Sandrine : J’ai une éducation musicale classique mais ai également baigné dans une culture musicale autochtone. Pour moi, marier ces deux monde a toujours été un rêve, et mettre à profit mon expertise en composition orchestrale pour élever la langue et la culture wendat était ma principale motivation à prendre part au projet.
Marie-France J'ai toujours voulu en savoir davantage sur nos voisins huron-wendat. Sur leur culture, leur musique et leur tradition. S'il y a bien un chose qui unit tout les peuples, c'est la musique, car elle est présente dans chaque culture. J'ai germé cette idée de collaboration depuis quelques années déjà et je savais que ce projet me permettrait de garde l'esprit ouvert pour apprendre de mes deux collaboratrices. Je voulais un projet rassembleurs et réjouissant.

Qu’avez-vous apprécié de votre collaboration?
Sandrine : C’était la première fois que je collaborais avec une autre compositrice pour une même œuvre et j’ai beaucoup apprécié le défi que représentait la façon de travailler en équipe avec deux autres femmes.

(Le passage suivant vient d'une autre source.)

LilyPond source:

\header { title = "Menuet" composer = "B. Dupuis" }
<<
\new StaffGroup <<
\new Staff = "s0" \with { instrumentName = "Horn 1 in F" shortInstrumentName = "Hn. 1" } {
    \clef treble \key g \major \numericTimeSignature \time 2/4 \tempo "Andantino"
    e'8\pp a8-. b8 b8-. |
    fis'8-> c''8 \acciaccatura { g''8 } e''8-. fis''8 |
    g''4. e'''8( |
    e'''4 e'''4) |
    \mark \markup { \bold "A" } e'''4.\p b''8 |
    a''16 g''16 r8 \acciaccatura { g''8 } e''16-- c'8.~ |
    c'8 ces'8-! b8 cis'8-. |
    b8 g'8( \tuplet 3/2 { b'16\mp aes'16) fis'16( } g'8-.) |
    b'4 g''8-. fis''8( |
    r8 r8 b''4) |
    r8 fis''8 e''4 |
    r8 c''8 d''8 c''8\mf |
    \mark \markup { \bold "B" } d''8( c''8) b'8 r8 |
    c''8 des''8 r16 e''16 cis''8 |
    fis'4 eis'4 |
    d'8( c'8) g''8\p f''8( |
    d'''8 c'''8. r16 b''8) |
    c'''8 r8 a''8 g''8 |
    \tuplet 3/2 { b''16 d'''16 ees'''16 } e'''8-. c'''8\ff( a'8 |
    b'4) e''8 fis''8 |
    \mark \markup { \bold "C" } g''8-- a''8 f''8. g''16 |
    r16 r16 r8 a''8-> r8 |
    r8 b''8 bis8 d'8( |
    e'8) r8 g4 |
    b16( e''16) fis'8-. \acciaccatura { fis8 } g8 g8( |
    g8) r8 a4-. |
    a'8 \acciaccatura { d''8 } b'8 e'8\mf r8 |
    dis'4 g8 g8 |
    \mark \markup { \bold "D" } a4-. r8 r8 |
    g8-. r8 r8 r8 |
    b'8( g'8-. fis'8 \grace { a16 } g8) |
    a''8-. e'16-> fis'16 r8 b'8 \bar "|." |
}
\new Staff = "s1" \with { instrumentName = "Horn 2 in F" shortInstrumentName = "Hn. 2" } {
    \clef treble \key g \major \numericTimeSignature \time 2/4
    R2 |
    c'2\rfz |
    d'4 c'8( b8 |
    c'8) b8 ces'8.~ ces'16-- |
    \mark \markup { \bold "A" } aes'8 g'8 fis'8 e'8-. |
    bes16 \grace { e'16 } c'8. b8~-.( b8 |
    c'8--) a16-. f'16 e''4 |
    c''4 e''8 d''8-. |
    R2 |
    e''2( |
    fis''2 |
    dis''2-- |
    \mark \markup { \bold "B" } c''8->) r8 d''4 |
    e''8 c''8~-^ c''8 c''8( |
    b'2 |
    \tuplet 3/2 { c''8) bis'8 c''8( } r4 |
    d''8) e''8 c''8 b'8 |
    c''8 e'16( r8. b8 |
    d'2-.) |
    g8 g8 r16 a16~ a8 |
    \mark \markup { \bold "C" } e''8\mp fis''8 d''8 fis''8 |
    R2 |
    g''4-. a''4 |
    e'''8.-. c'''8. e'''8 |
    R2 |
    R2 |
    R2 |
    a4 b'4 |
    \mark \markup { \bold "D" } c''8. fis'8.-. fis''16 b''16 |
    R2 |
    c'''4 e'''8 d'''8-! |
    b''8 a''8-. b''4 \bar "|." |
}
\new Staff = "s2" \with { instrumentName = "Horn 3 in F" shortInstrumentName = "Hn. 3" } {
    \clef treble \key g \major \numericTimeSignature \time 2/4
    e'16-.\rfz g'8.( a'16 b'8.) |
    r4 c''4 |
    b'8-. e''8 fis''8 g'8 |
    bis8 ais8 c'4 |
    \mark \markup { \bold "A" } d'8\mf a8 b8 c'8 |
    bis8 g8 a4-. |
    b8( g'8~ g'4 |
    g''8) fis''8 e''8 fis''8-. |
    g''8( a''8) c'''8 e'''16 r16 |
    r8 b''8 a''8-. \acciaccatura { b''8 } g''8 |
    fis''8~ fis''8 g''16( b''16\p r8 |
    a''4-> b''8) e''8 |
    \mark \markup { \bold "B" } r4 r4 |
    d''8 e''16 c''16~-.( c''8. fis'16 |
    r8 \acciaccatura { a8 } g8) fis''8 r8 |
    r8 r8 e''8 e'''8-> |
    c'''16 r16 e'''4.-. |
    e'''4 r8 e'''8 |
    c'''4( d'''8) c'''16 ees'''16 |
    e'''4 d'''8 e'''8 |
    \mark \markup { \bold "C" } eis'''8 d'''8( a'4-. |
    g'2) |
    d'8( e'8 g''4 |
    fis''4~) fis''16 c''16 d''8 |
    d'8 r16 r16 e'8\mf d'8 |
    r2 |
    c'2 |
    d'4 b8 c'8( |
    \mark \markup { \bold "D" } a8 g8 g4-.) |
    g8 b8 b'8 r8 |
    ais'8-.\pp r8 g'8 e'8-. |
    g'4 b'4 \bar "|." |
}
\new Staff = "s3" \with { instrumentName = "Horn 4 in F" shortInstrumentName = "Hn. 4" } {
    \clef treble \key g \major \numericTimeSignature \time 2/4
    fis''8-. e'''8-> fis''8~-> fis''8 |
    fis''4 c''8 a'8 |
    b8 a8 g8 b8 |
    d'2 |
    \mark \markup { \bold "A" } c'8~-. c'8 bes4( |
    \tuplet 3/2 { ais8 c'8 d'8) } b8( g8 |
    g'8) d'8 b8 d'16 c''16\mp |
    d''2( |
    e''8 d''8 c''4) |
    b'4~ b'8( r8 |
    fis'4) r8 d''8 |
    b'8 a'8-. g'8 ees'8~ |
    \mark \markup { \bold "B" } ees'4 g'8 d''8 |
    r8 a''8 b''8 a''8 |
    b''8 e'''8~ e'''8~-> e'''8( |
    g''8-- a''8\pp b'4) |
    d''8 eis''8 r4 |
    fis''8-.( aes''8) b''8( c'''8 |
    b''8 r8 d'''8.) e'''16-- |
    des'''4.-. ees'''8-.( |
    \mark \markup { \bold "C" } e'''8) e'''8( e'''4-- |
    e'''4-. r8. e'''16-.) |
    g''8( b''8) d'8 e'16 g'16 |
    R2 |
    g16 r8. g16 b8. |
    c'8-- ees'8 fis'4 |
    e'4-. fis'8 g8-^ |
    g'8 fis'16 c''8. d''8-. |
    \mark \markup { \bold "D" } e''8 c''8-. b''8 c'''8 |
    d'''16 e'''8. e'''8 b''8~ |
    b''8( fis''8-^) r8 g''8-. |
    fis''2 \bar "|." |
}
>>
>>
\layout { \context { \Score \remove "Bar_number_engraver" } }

J’ai énormément apprécié la cohésion de l’équipe de travail et l’esprit collaboratif du projet.
Marie-France : J'ai apprécié la communication transparente et respectueuse entre nous trois. Cela a permis un partage de nos visions et de nos sensibilités artistiques respectives. Faire équipe avec Andrée et Sandrine pour la composition. Nous nous sommes rejointes sur les thèmes de la réconciliation et de l'importance de la nature pour chacune de nous, ce que nous avons exprimé à travers notre créativité musicale. Ce fût une collaboration très inspirante et significative pour moi.

Quels impacts cette collaboration et ce projet ont eu sur vous et sur votre démarche artistique?
Sandrine : Ce projet a ouvert une porte importante au niveau de ma carrière musicale, et m’a permis d’avoir confiance en moi au niveau de la composition. Il m’a donné soif de faire d’autres œuvres orchestrales pour solistes autochtones qui mélangent éléments traditionnels et musique classique, et donc j’ai maintenant quelques projets futurs qui s’inscriront dans cet univers musical.
Marie-France : Co-composer et co-orchestrer Kwayaweh a été une expérience musicale fascinante. Puisque toute la musique orchestrale tournait autour des chants wendats et du respect de leur forme et tempo, j'ai du pousser ma créativité et mon sens artistique au-delà de ma zone de confort. Tout comme l'oeuvre qui décrit un voyage en canot, cette collaboration en a été un pour moi. Je me suis aventuré dans un territoire proche, mais pourtant méconnu où en j'ai autant appris sur nos voisins les hurons-wendat que sur moi-même.